Kalau memang masalah ancaman penggunaan senjata nuklir itu benar disinggung dalam KTT G20, Retno menegaskan, posisi dan sikap Indonesia sudah jelas, yaitu pemusnahan seluruh senjata nuklir di dunia.
Posisi Indonesia sebagai tuan rumah dan presidensi G20, menurutnya, memiliki keunggulan untuk mengatur alur diskusi sehingga dapat diarahkan pada pembahasan yang langsung pada pokok permasalahan. "Nanti kita lihat diskusinya akan seperti apa, tetapi national position kita jelas, seperti yang tadi saya sampaikan."
Paradigma win-win
Retno mengulangi usulannya tentang "paradigma win-win, bukan zero sum" berkaitan dengan perang antara Rusia dengan Ukraina sebagaimana dia sampaikan dalam pidato di sidang majelis umum Perserikatan Bangsa-Bangsa (PBB) di Markas Besar PBB di New York, Amerik Serikat, pada September lalu.

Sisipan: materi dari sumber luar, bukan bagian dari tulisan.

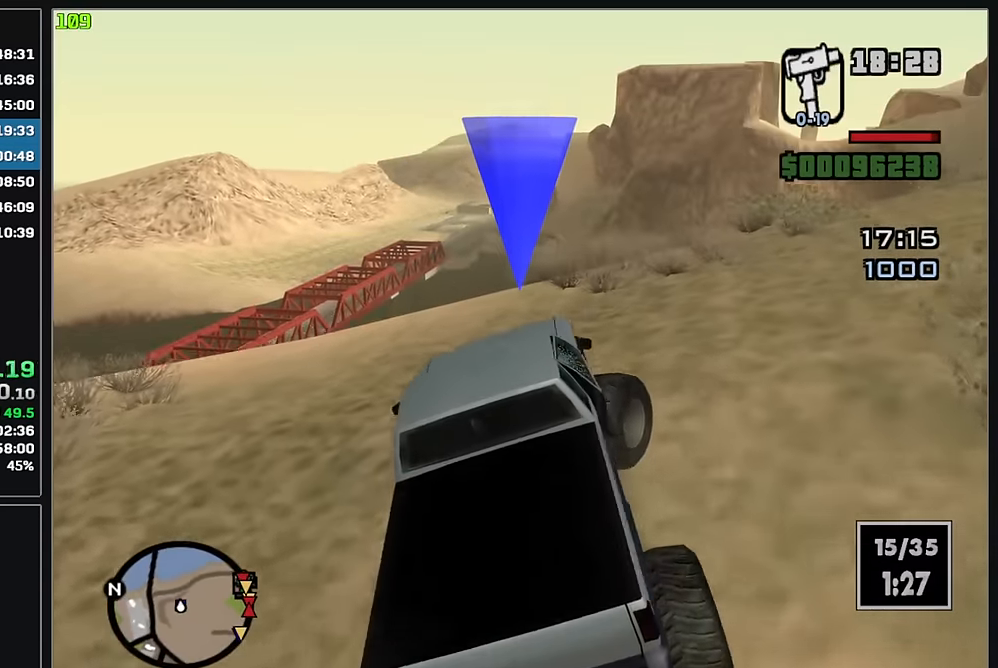
{"keys": ["w"], "mouse": [], "events": []}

Dia menekankan, paradigma win-win, atau kedua pihak bertikai sama-sama menang, harus dikedepankan dalam penyelesaian konflik Rusia-Ukraina. Jika sebaliknya, yakni paradigma zero sum yang diutamakan--satu pihak diuntungkan atas kekalahan pihak lain, dunia benar-benar di ambang perang dunia ketiga.
Retno mengakui, memang tidak mudah untuk mengimplementasikan paradigma win-win, apalagi terhadap mereka yang bertikai dan telah sekian lama bertempur saling menghancurkan. Tetapi, dia mengingatkan, paradigma itu, bagaimananpun sulitnya, tetap harus terus menerus diserukan.
"PBB didirikan untuk apa. Bukannya PBB waktu itu didirikan untuk agar kita bisa keluar dari [situasi] zero sum hasil Perang Dunia Kedua; harus ada negara yang terus dan berani, harus ada negara yang terus dan berani mengingatkan kenapa PBB lahir," ujarnya.